Speaking about the Abyssinian soldiers, Rodd, wrote, “The soldier lives for the most part sparingly, and is satisfied with the rude (crude) sour bread manufactured in the country, which, seasoned with pepper and, more rarely, with meat, forms his only food. The desire of a better mode of existence appears to be entirely absent. At the same time, in order to secure the little that is necessary, as he doest work himself, it must be wrung from the subject races.”
He added: “Preserving their supremacy and extending their borders of recent years over the savage races by which they are surrounded, then have become a dominant military caste, for whom occupation in warlike enterprises must be found continually to compensate them for the extremely scanty pay and indifferent nourishment which they receive”.
He further described the Abyssinians as: “War waged, as a rule, upon weaker races who are without adequate arms to resist his incursion successfully, raiding, in other words, is his real occupation, and the prospect of plunder his incentive”.
2. Wilfred Thesiger, in his book “The Life of My Choice”, wrote:
“The Amharas and Tigreyans, as opposed to the Galla and the other tribes they had incorporated into their empire, resembled no other race in appearance or character.

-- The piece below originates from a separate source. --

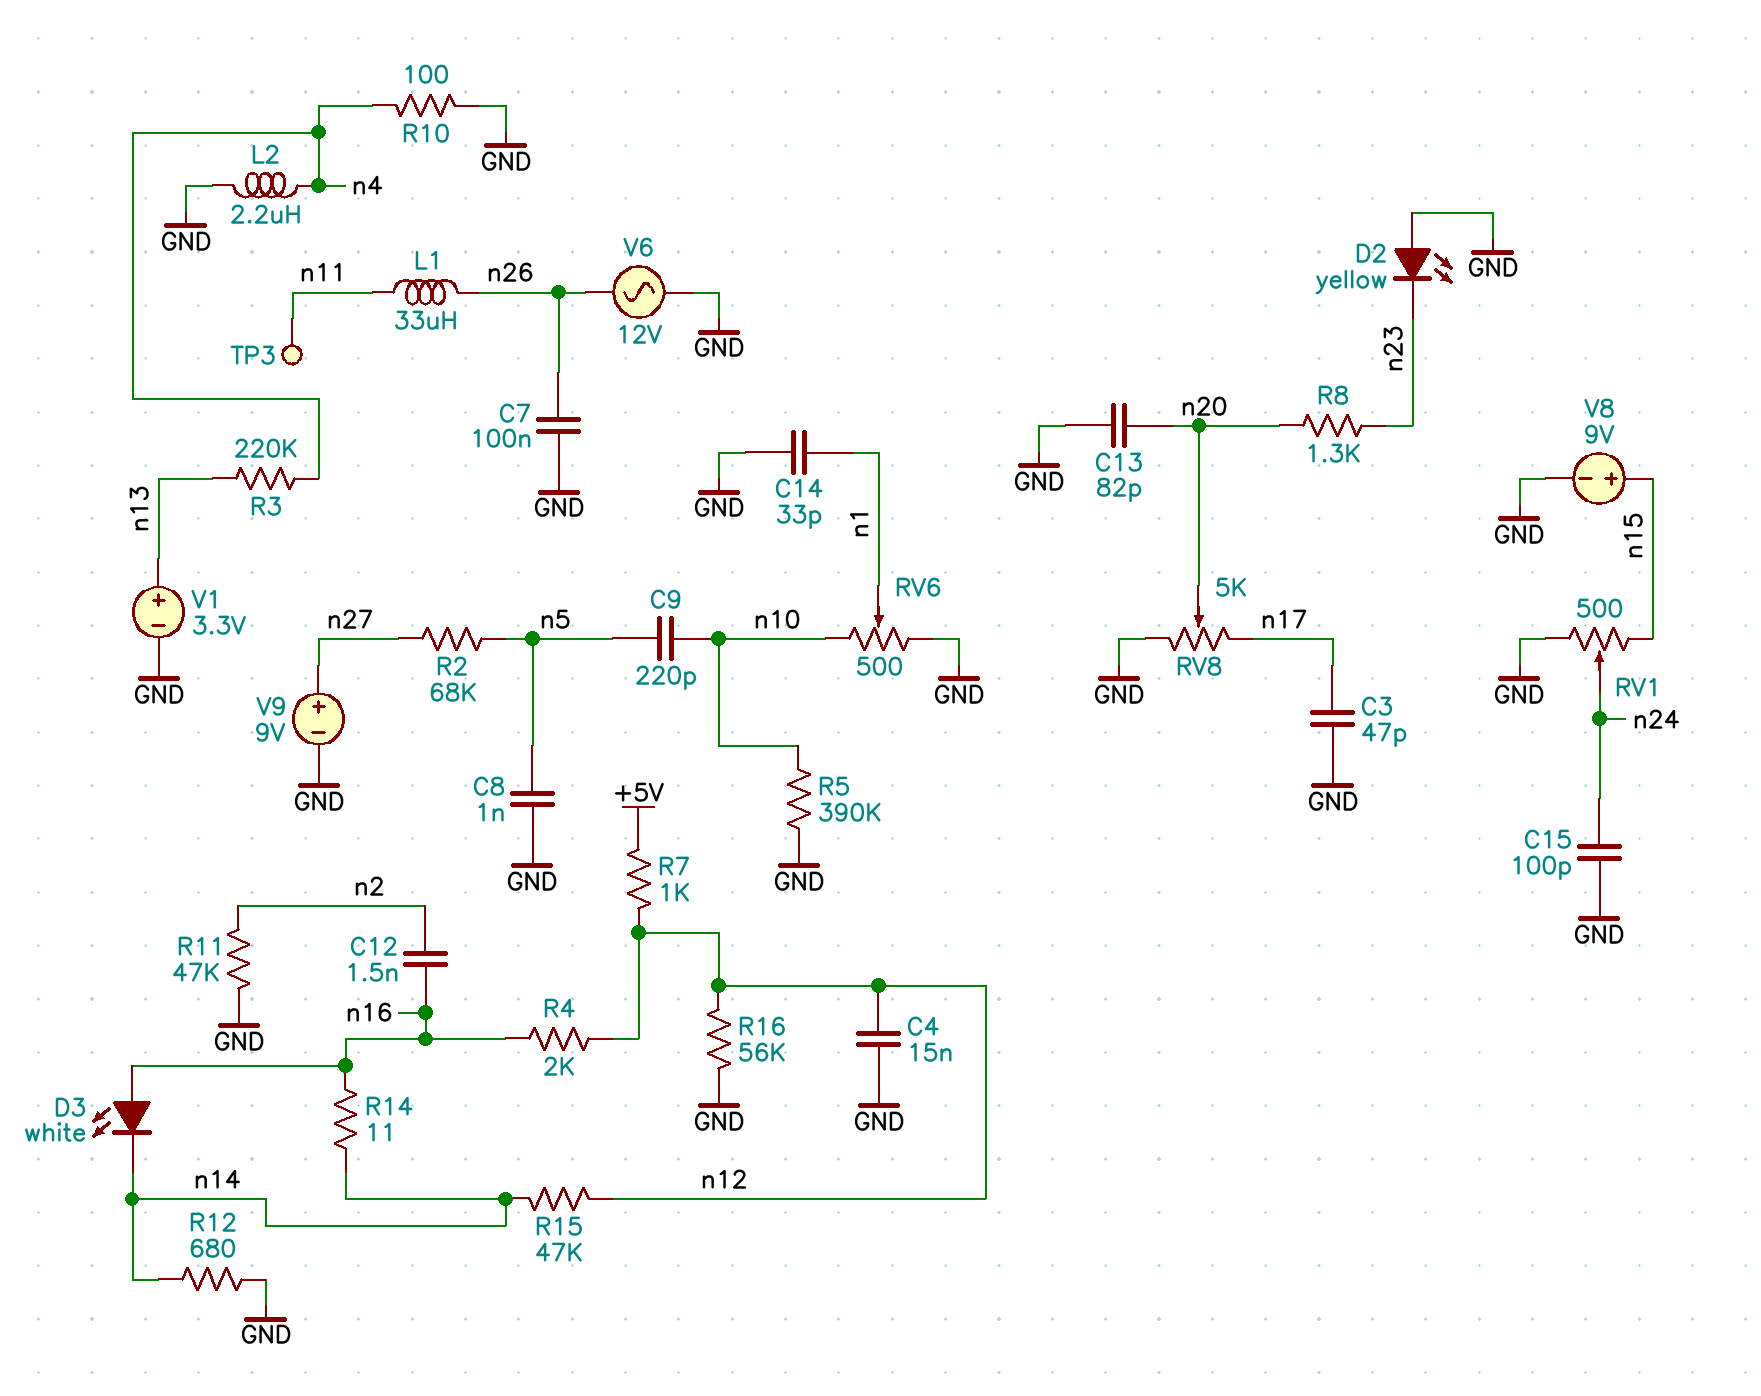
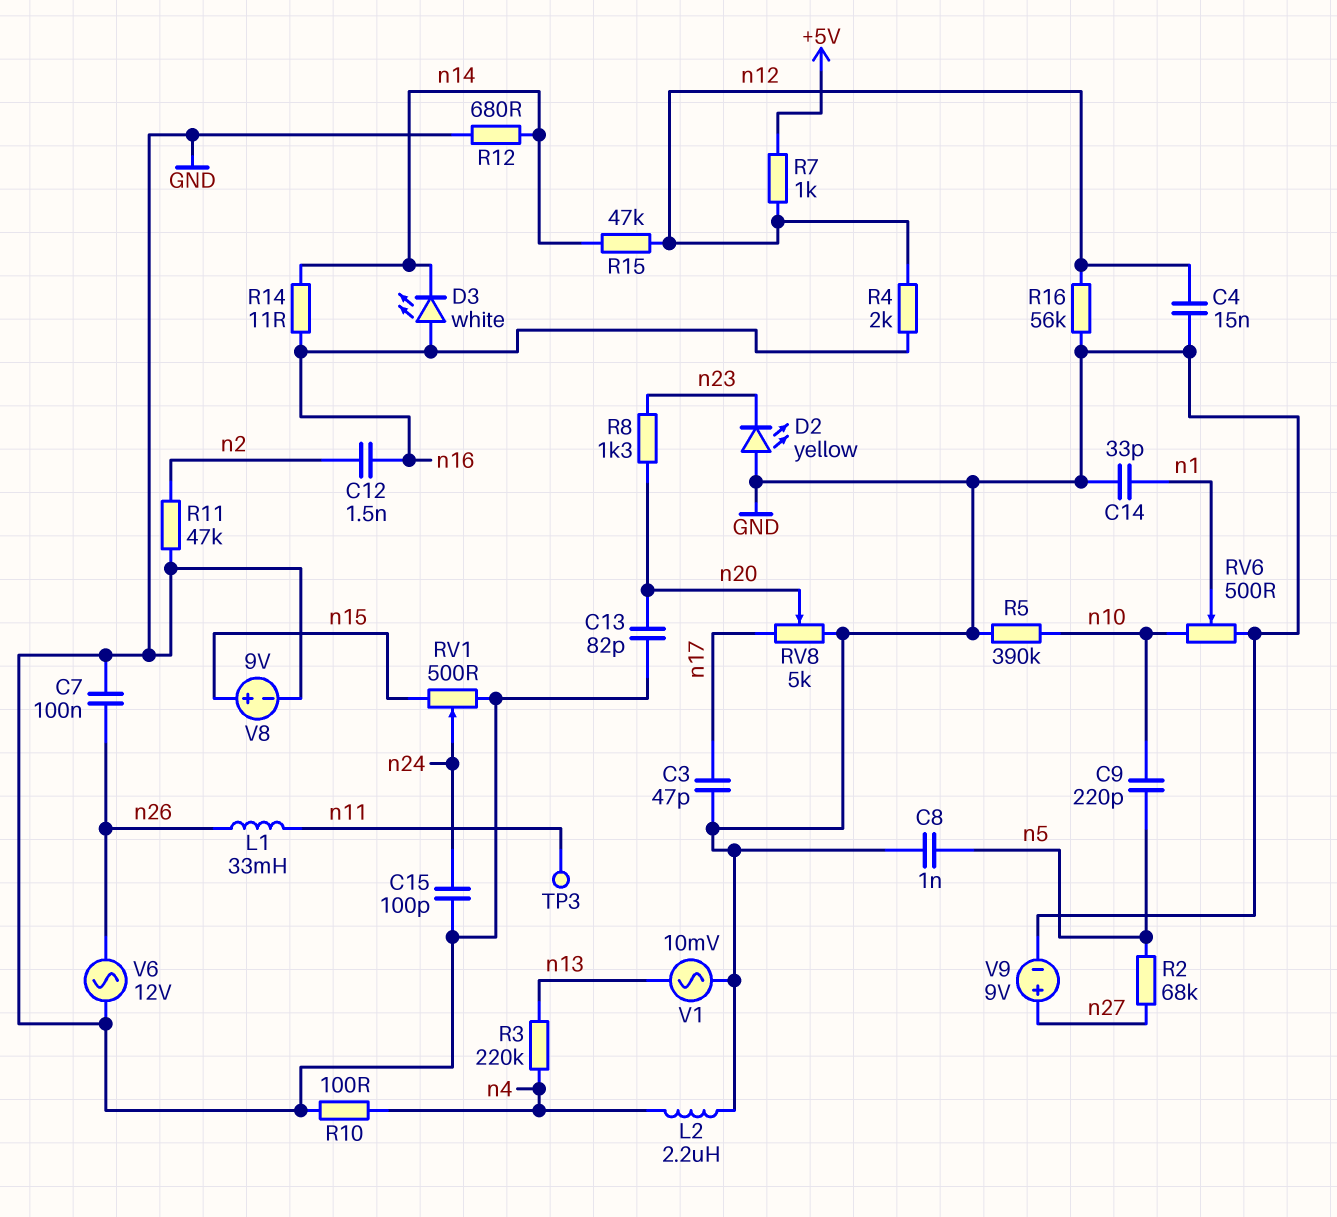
L1: 33uH (n11, n26) -> 33mH (n11, n26)
V1: 3.3V (plus n13, minus GND) -> AC 10mV (GND, n13)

They regarded themselves, however fallaciously, as light-skinned; in their paintings they were invariably shown full face and almost white, whereas their enemies were always depicted in profile and black, unless they were Europeans. Before he was incapacitated, Menelik had won recognition for his conquests and acceptance of his new frontiers. He had incorporated into his empire, the Ogaden, the town of Harrar, the lands of the Galla tribes, the Gurage country, the ancient kingdom of Kaffa, and the Anuak and other tribes on the borders of the Sudan.” (London 1988, pp.43-44)
Major Polson Newman in his book “Ethiopian Realities”, narrates that when Emperor Theodore earlier in his life was at a monastery “he first heard of the prophecy that there would one day appear in Ethiopia a king called Theodore, who would rule justly and righteously, would wipe out Islam from the world, and would take Jerusalem and reign over a world that would be entirely Christian.”

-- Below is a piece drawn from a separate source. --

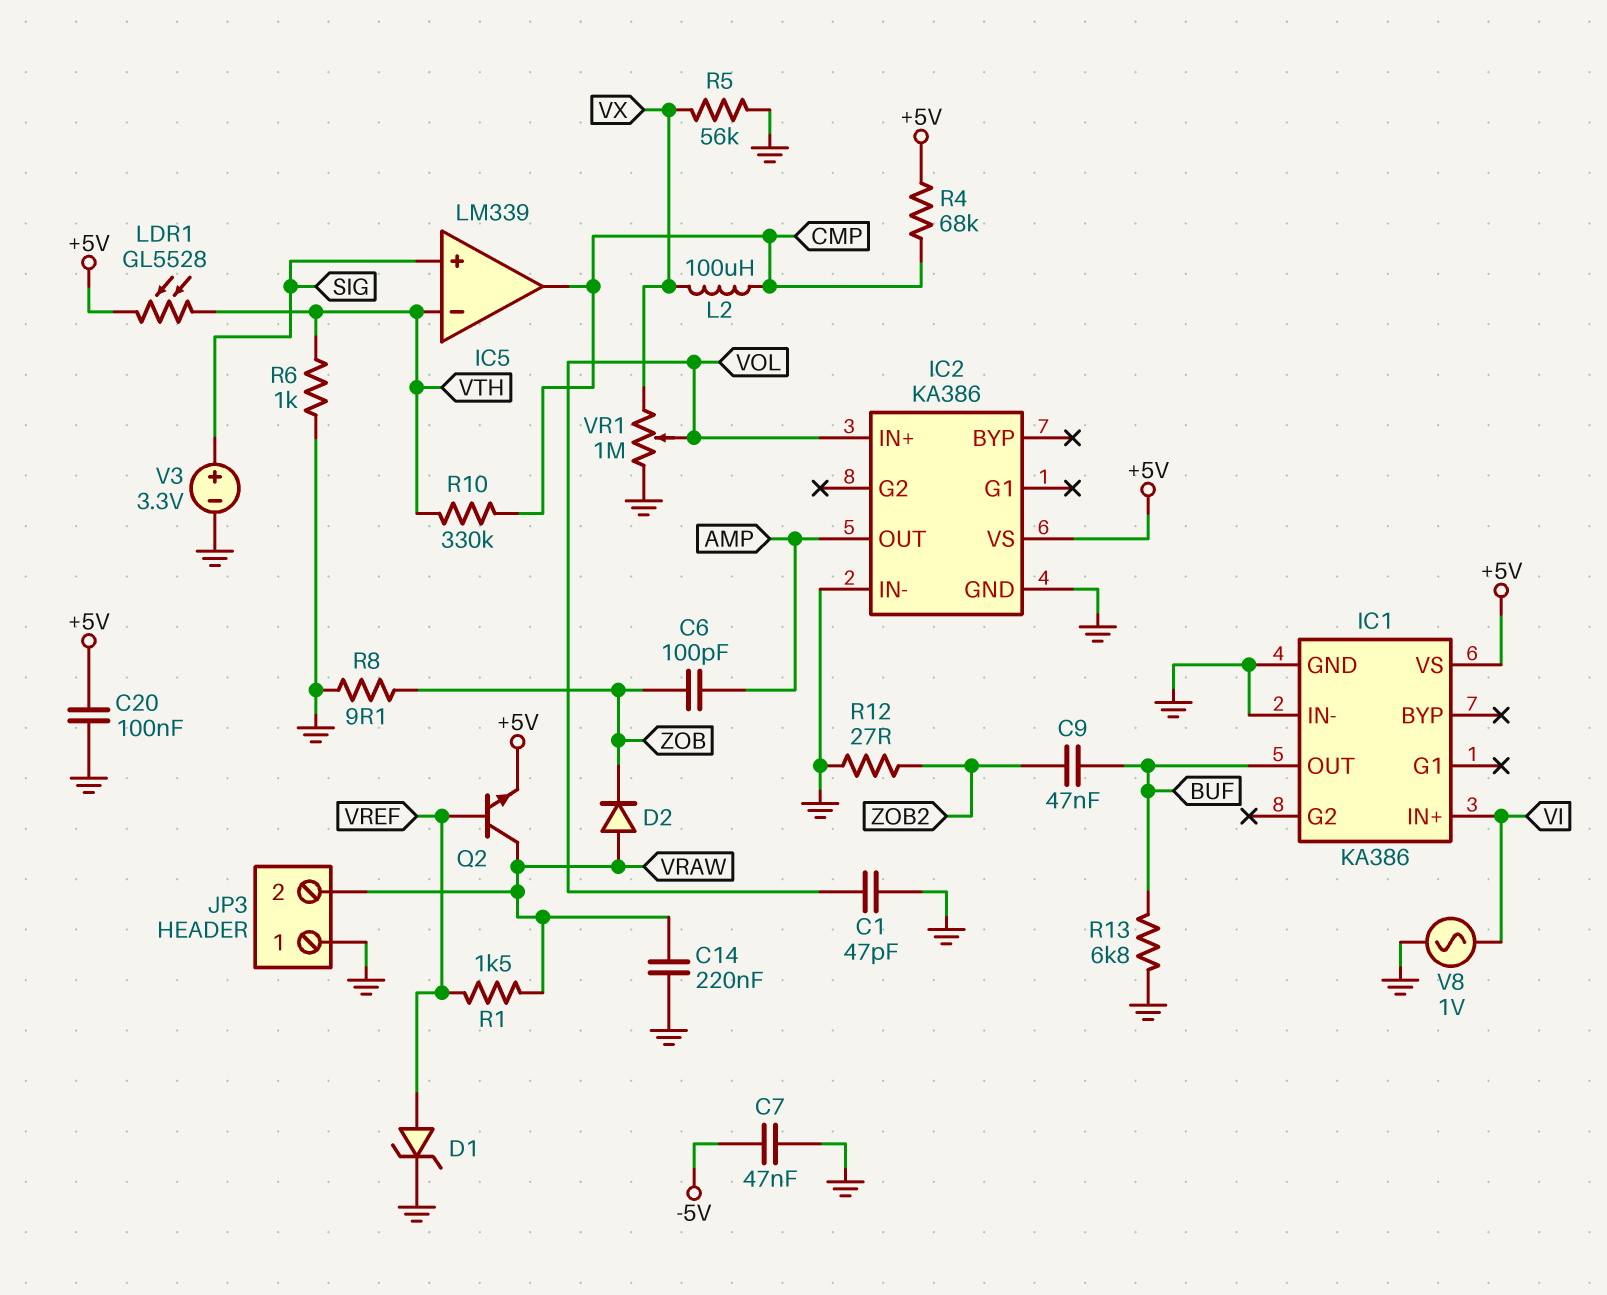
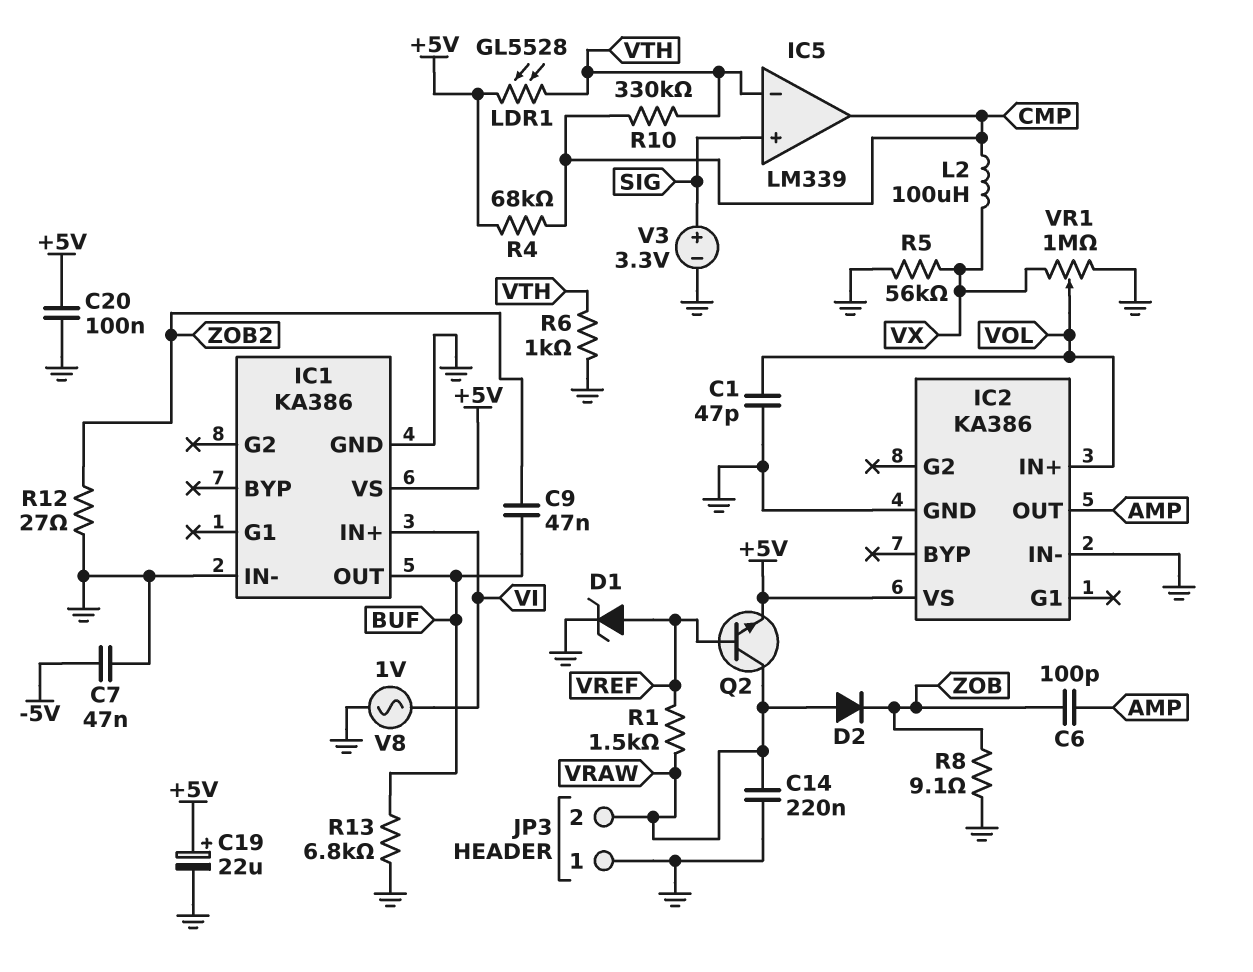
C19: none -> 22uF (plus +5V, minus GND)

Major Newman chronologically lists the Amhara territories and the territories conquered by Menelek as follows:
AMHARA TERRITORIES: Amhara, Tigre, Gojjam, and Shoa.
TERRITORIES CONQUERED BY MENELIK
As King of Shoa:
1886. Guma. Gomma. Ghera. Limmu. Gimma (as protectorate).
1887. Harar. Gurage. Galla Tulama (conquest begun).
As Emperor of Ethiopia:
1890. Leca Galla. Jianjero.
1893. Wolamo. Sidamo. Galla Tulama (conquest completed).
1894. Ogaden (conquest begun). Imi.
1897. Ogaden (conquest completed). Kaffa. Jambo. Gimira Conso. Burghi.
1899. Gubba. Gunza. Beni Shangul. Boran.
1900, Nilotic Tribes.
1909, Aussa, Beru, Teru.
Gimma was annexed by the Emperor Haile Selassie in 1935.3
1. NAI, Foreign Department, Somali Coast-Shoa and Harrar affairs, 1883, New Delhi, India.
2. NAI, Foreign Department, Red Sea and Somali Coast, Confidential, May 14, 1897, New Delhi.
3. Major Polson Newman, Ethiopian Realities, George and Unwin, London, 1936.